ソフトジャズと難解なピアノの旋律にヒップホップを重ねた「Rain」は、新人時代からBTSのメンバーがマルチな才能を持っていたことを見事に証明している。BTSのラップラインとPdoggの共作である「Rain」は、雨の日のソウルというメタファーを通じて悲しみや単調さを表現している。たとえば“僕の体調を察したかのように、雨が降ってる/窓を濡らす雨粒を見ながら思った/まるで僕の心が流した涙のようだ”という真に迫るイメージを使って「Rain」の歌詞は空虚さを描き出す。絶望を表現する一方、いつかは変わるという希望がこの曲の根底に流れている。—R.C.

68
「Converse High」(2015年)


恋は目まいを感じさせる難解なパズルのようなもの——それは“白いTシャツ、デニムのショートパンツ、赤いコンバースハイ”にたとえられるかもしれない。『花様年華 Pt.1』(2015年)に収録されているグルーヴ満載の「Converse High」で、RMも“That’s it”とうなずく。このトラックで描かれるクールな男女の戯れから、目が眩むような喜びと誰かを好きになる高揚感が感じられる。好きな人のまばたきからエレガントに結ばれたスニーカーのダブルノットにいたるまで、恋に落ちるとささいなことも意味を持つ。—N.M.

67
「Anpanman」(2018年)


遊び心満載の人気トラック「Anpanman」は、BTSの十八番ないし社会的な啓発活動、あるいはその両方として見ることができる。「世界最弱のヒーロー」としてお馴染みのお茶目で心優しいアニメの主人公に共鳴したメンバーは、アリーナ級の壮大なポップパフォーマンスを説得力ある恐怖の告白に変えた。それは成功にともなう責任に関する感動的な見解であると同時に、自己愛の大切さとファンを支える気持ちを綴ったインスピレーションあふれるメッセージでもある。
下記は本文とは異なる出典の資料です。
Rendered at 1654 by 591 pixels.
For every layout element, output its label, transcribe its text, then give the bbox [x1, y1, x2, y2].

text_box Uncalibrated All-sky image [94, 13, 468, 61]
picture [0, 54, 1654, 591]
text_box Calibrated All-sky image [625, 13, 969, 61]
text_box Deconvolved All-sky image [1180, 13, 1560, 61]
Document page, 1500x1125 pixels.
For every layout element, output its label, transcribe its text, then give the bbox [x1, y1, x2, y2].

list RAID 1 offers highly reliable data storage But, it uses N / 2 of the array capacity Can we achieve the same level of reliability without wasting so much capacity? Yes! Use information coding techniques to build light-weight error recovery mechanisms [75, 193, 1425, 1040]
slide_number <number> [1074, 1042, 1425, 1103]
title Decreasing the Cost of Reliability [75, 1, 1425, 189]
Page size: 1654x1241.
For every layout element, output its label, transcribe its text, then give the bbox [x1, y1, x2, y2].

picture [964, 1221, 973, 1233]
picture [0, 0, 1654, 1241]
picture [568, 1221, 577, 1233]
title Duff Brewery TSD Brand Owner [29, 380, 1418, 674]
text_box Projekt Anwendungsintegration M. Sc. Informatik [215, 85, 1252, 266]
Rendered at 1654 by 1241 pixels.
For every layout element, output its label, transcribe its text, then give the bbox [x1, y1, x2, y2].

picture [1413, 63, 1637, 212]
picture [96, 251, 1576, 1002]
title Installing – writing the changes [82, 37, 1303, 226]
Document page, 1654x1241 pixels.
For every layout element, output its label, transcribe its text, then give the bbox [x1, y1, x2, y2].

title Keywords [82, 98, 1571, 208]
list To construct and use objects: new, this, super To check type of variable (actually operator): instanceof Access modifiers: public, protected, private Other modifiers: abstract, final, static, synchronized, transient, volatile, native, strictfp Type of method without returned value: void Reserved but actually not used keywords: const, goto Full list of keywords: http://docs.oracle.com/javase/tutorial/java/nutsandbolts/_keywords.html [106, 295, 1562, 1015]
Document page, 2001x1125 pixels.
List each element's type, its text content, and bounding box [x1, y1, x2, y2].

エネルギッシュでポップなヒップホップとEDMのパッチワークが、パーカッシヴなホイッスル、オートチューンされたチャント、アドリブ合唱、教会風のハンドクラップを駆使しながら繰り返しテンポとビートに変化を与えるなか、真のヒーローとは、愛する人々のためにすべてを犠牲にする人であることを子どもたちに伝えようとしている。—C.A.

66
「Autumn Leaves」(2015年)


別名「枯葉」としても知られる「Autumn Leaves」は、木々の色づきを過ぎ去る青春になぞらえたトラックだ。過ぎ去る青春は、まさに『花様年華』三部作のメインテーマでもある。“一枚の葉が枝に残ってる/その姿に、僕の心は動揺する、結末が見えるから/枯葉はしおれてゆく”という歌詞にもあるように、BTSはひとつのメタファーを使って生命のサイクルと時間の経過を見事に表現している。きらびやかなシンセサイザーの音色、パーカッションの響き、ダークなトラップとともに曲が進行するにつれて、曲のトーンは嘆きと許容のはざまを行き来する。—R.C.